Chandrashekhar, Bhagat Singh,

We Shall Fight, We Shall Win!

‘Yes, I have ambitions. My ambitions are to live like Bhagat Singh and die like Che Guevara!'

– Chandrashekhar Prasad in answer to a question during the Presidential Debate in JNUSU polls

On 31 March 1997 , Chandrashekhar, who had served two terms as JNUSU President, was shot dead at JP Chowk at Siwan, Bihar , while addressing a street-corner meeting. Chandu, who had returned to his hometown Siwan as a wholetimer of the CPI(ML), had been assassinated at the behest of the mafia don and RJD MP, Shahabuddin.

March 2007, along with marking Bhagat Singh's birth centenary, will also mark ten years since Chandu's martyrdom.

Chandu, in life, you led a robust student movement against privatisation and communalism; in death, you sparked off one of memorable youth upsurges of our time, in which hundreds of students faced police brutality on the streets of Delhi and other cities and towns all over India .
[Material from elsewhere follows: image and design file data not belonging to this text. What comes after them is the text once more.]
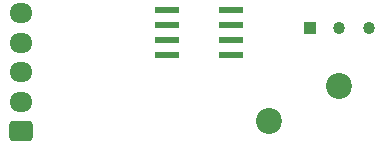
<source format=gts>
%TF.GenerationSoftware,KiCad,Pcbnew,7.0.6*%
%TF.CreationDate,2023-07-13T14:43:26+02:00*%
%TF.ProjectId,LH_BreakLever_FreeJoy,4c485f42-7265-4616-9b4c-657665725f46,rev?*%
%TF.SameCoordinates,Original*%
%TF.FileFunction,Soldermask,Top*%
%TF.FilePolarity,Negative*%
%FSLAX46Y46*%
G04 Gerber Fmt 4.6, Leading zero omitted, Abs format (unit mm)*
G04 Created by KiCad (PCBNEW 7.0.6) date 2023-07-13 14:43:26*
%MOMM*%
%LPD*%
G01*
G04 APERTURE LIST*
G04 Aperture macros list*
%AMRoundRect*
0 Rectangle with rounded corners*
0 $1 Rounding radius*
0 $2 $3 $4 $5 $6 $7 $8 $9 X,Y pos of 4 corners*
0 Add a 4 corners polygon primitive as box body*
4,1,4,$2,$3,$4,$5,$6,$7,$8,$9,$2,$3,0*
0 Add four circle primitives for the rounded corners*
1,1,$1+$1,$2,$3*
1,1,$1+$1,$4,$5*
1,1,$1+$1,$6,$7*
1,1,$1+$1,$8,$9*
0 Add four rect primitives between the rounded corners*
20,1,$1+$1,$2,$3,$4,$5,0*
20,1,$1+$1,$4,$5,$6,$7,0*
20,1,$1+$1,$6,$7,$8,$9,0*
20,1,$1+$1,$8,$9,$2,$3,0*%
G04 Aperture macros list end*
%ADD10C,2.200000*%
%ADD11R,2.000000X0.600000*%
%ADD12R,1.030000X1.030000*%
%ADD13C,1.030000*%
%ADD14RoundRect,0.250000X0.725000X-0.600000X0.725000X0.600000X-0.725000X0.600000X-0.725000X-0.600000X0*%
%ADD15O,1.950000X1.700000*%
G04 APERTURE END LIST*
D10*
X60070000Y-32900001D03*
D11*
X56925000Y-27305000D03*
X56925000Y-26035000D03*
X56925000Y-24765000D03*
X56925000Y-23495000D03*
X51475000Y-23495000D03*
X51475000Y-24765000D03*
X51475000Y-26035000D03*
X51475000Y-27305000D03*
D10*
X66070000Y-29900001D03*
D12*
X63570000Y-25030001D03*
D13*
X66070000Y-25030001D03*
X68570000Y-25030001D03*
D14*
X39080000Y-33790000D03*
D15*
X39080000Y-31290000D03*
X39080000Y-28790000D03*
X39080000Y-26290000D03*
X39080000Y-23790000D03*
M02*

</source>
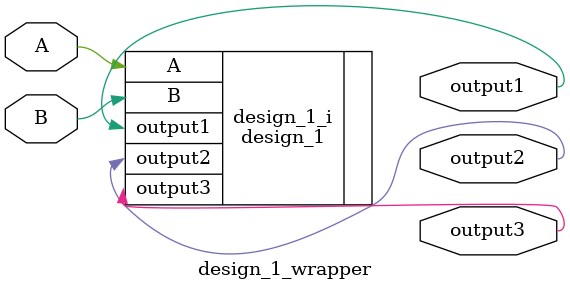
<source format=v>
`timescale 1 ps / 1 ps

module design_1_wrapper
   (A,
    B,
    output1,
    output2,
    output3);
  input A;
  input B;
  output [0:0]output1;
  output [0:0]output2;
  output output3;

  wire A;
  wire B;
  wire [0:0]output1;
  wire [0:0]output2;
  wire output3;

  design_1 design_1_i
       (.A(A),
        .B(B),
        .output1(output1),
        .output2(output2),
        .output3(output3));
endmodule

</source>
Your life and death will always inspire young people to find ways to prove that Bhagat Singh lives on in today's youth!

The desire to live is natural. It is in me also. I do not want to conceal it. But it is conditional. I don't want to live as a prisoner or under restrictions. My name has become a symbol of Indian revolution. The ideal and the sacrifices of the revolutionary party have elevated me to a height beyond which I will never be able to rise if I live.
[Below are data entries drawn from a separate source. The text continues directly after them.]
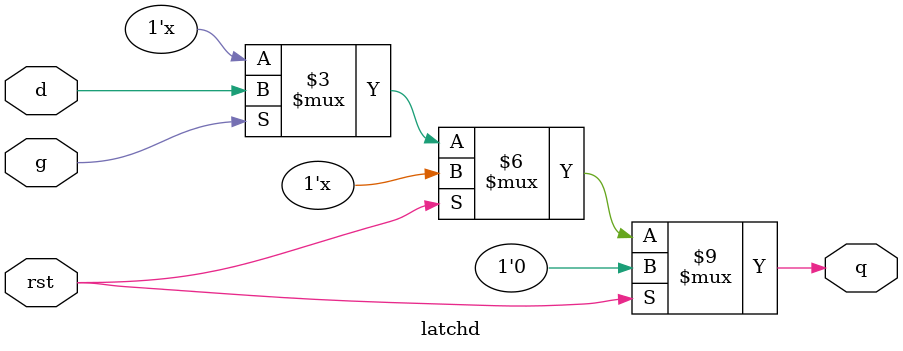
<source format=v>
`timescale 1ns / 1ps
module latchd(
    input g,
    input rst,
    input d,
    output reg q
    );
    always @*
        if(rst)
                q = 1'b0;
        else if(g)
                q = d;


endmodule

</source>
Today people do not know my weaknesses. If I escape gallows those weaknesses will come before them and the symbol of revolution will get tarnished or perhaps it may vanish altogether. On the other hand, if I mount the gallows boldly and with a smile, that will inspire Indian mothers and they will aspire that their children should also become Bhagat Singh. Thus the number of persons ready to sacrifice their lives for the freedom of our country will increase enormously. It will then become impossible for imperialism to face the tide of the revolution, and all their might and their satanic efforts will not be able to stop its onward march.

Yes, one thing pricks me even today. My heart nurtured some ambitions for doing something for humanity and for my country. I have not been able to fulfil even one-thousandth part of those ambitions. If I live I might perhaps get a chance to fulfil them. If ever it came to my mind that I should not die, it came from this end only.

I am proud of myself these days and I am anxiously waiting for the final test. I wish the day may come nearer soon.